Thursday, October 20, 2005

Separation of what? Never heard of it...

If there is one positive outcome that we can hope will follow in the wake of the Bush administration and its potential meltdown, it is that the Constitutionally-mandated separation of powers, essential for the proper functioning of our government, will regain it's primacy. This is not "one nation, under party, indivisible, with license and power for us."

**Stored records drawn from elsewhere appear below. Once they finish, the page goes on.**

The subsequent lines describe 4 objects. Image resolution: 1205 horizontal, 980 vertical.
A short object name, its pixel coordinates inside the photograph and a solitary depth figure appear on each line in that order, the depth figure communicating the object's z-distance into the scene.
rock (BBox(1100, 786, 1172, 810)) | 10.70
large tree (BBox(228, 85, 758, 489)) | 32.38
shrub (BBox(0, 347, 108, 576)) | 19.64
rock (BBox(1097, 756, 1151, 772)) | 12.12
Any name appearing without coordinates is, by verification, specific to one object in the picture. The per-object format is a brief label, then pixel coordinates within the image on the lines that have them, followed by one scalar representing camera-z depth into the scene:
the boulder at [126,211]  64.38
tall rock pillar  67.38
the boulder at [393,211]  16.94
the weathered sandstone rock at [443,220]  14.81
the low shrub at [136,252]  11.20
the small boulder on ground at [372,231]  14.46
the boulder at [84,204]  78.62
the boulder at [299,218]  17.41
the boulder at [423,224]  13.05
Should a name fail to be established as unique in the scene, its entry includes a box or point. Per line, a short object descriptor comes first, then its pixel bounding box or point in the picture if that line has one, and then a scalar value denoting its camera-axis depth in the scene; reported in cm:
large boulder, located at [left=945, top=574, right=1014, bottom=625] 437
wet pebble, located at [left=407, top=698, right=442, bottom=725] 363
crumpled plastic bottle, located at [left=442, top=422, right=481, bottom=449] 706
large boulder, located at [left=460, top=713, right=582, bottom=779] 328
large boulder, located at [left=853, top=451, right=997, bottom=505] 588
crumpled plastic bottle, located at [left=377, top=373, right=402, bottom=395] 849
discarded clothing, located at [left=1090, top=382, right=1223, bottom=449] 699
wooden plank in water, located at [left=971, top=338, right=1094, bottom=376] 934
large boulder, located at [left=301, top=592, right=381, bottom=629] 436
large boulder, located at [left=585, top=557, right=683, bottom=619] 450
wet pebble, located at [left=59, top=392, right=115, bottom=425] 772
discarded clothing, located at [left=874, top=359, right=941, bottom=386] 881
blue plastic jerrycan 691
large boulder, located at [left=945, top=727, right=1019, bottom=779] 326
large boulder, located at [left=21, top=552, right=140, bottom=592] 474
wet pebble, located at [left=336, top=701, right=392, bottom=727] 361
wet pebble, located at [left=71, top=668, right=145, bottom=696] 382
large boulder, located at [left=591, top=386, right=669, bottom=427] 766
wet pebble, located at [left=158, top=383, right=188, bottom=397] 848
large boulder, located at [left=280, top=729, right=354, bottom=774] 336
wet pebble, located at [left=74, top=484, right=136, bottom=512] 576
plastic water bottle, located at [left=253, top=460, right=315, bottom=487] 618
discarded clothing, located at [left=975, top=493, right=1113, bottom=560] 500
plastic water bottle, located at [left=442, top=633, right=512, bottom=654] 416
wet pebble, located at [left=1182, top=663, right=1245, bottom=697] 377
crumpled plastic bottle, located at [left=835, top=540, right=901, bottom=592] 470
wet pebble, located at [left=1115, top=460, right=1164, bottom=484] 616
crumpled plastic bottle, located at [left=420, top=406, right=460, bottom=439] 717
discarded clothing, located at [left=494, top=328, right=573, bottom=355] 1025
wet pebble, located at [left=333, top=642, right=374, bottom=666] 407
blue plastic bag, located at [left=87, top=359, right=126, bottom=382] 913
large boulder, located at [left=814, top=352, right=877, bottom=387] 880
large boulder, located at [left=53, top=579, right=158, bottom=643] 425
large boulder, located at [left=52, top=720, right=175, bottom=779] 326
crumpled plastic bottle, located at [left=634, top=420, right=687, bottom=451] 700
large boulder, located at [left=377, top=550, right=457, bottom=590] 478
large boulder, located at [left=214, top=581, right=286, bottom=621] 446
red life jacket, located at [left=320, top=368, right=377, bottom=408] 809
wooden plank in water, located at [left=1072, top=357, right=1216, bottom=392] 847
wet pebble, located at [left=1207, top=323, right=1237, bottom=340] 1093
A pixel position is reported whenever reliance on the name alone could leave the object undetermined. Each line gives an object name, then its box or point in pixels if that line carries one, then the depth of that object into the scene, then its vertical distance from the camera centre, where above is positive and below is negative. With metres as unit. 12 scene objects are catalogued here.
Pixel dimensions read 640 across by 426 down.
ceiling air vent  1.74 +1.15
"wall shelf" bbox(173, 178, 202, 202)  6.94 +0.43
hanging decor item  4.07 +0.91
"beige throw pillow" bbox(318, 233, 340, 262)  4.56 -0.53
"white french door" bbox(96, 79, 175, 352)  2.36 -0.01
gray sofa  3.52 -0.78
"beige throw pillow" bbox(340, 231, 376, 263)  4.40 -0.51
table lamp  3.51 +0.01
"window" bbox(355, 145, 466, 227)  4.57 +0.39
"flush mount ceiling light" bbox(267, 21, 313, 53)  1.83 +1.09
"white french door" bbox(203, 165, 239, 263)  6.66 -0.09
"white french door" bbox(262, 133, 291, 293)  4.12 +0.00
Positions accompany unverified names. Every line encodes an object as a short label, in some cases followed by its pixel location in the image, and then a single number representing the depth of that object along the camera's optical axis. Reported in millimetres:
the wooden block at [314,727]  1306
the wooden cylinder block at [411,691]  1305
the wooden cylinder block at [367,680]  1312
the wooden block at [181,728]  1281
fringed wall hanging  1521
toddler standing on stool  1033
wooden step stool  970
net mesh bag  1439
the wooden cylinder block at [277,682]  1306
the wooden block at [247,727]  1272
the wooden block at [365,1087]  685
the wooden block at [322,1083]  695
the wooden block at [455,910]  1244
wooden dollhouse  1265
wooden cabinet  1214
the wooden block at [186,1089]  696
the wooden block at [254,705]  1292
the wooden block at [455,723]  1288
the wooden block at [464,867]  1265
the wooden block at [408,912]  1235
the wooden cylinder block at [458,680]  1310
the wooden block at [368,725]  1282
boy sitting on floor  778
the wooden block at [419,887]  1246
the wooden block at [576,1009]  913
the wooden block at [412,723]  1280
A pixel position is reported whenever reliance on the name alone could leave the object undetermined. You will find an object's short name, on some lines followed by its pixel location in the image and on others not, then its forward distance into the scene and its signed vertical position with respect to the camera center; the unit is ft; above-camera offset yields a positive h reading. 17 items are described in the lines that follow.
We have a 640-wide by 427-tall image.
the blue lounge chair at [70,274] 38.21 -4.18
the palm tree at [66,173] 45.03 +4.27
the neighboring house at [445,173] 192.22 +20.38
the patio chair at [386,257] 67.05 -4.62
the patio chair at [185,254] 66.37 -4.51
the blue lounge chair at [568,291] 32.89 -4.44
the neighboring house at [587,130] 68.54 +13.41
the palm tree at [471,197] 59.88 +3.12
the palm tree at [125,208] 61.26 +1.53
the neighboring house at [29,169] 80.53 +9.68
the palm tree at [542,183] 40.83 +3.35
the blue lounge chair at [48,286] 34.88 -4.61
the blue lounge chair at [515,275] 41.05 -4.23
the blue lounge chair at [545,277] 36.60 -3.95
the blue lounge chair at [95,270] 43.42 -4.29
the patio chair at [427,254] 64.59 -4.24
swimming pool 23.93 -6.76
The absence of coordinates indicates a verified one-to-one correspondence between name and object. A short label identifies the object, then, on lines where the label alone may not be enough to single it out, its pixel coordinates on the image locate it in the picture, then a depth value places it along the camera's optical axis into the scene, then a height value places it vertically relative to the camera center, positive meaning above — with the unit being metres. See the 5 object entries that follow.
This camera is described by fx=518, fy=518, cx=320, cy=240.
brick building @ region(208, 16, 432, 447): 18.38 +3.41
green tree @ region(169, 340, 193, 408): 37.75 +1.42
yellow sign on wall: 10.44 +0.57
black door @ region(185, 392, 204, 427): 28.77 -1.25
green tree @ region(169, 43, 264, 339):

Laura Rozen dug up some troubling information in researching a piece on the missing Senate intelligence report.
So who did the Vice President's office reach to for assistance in its campaign to blame all of Iraq on the CIA? Apparently, Pat Roberts, the chair of the Senate Select Intelligence committee, the committee that had promised to investigate how the US government got Iraq intelligence so wrong. Off and on the past couple months, I have been talking to staff on the committee, Republicans and Democrats, trying to figure out what's really happened with the promised Phase II SSCI report, that was supposed to examine US government officials' use of the intelligence.…

Earlier this week…I was calling someone up for a quick question, and we got to talking about the latest Fitzgerald news from over the weekend. And I was told something that really stands out: that Roberts has literally been coordinating with Senate majority leader Frist and Cheney's office very closely on many aspects of the Senate Intelligence committee's supposed investigation of the intelligence, and in particular, working closely with Cheney's office on crafting the language defining the terms for the as-yet unfinished Phase II report.

…think about it. Here's the Congressional committee constitutionally mandated to provide oversight of all intelligence activities happening by the US government. And yet, here we have the Intelligence committee head coordinating to some degree with the Vice President's office, who we now know to be deeply involved in some of the most dubious of pre-war intelligence pronouncements, tasking, unconventional intel channels, and cherry picking, and at the forefront of a post-war campaign to slime Wilson and his CIA officer wife. When Congress is in cahoots with the administration in stifling oversight, who can investigate the investigators? Unfortunately, it's not in Fitzgerald's mandate.
Here's a link to her piece on the missing report.

When and if this whole saga is played out, many people are going to have a hard time believing some of what has been going on. It is going to come out of right field. It will allow the Republicans to play some defense, but people tend to give big-time, mob-busting prosecutors like Fitzgerald the benefit of the doubt.

There hasn't been any administration so completely corrupt and willfully anti-democratic since Nixon's. While Nixon's crimes were certainly despicable, the level of mendacity and deception that has been this administration's standard operating procedure since day one has brought them to a new level. One that Machiavelli would have been proud to have authored had he been as malevolent. Sanctioning a break in and cover-up is (to quote an earlier story) bush-league compared to leading the nation to war on a road paved with demonstrably false facts. The Fitzgerald investigation has only served as a crowbar, ripping off the facade to expose the rot beneath.

The underlying story is enormously important and it will take hard work on the part of the press to keep the story on the rails, something it hasn't been doing a great job with thanks to an inexplicable propensity for bringing on Republica spokespeople as "experts" in the ares of law and government policy. The former Republican National Committee chairman is not going to provide an insight into the Fitzgerald's potential strategies. Particularly if the subpoenas come out.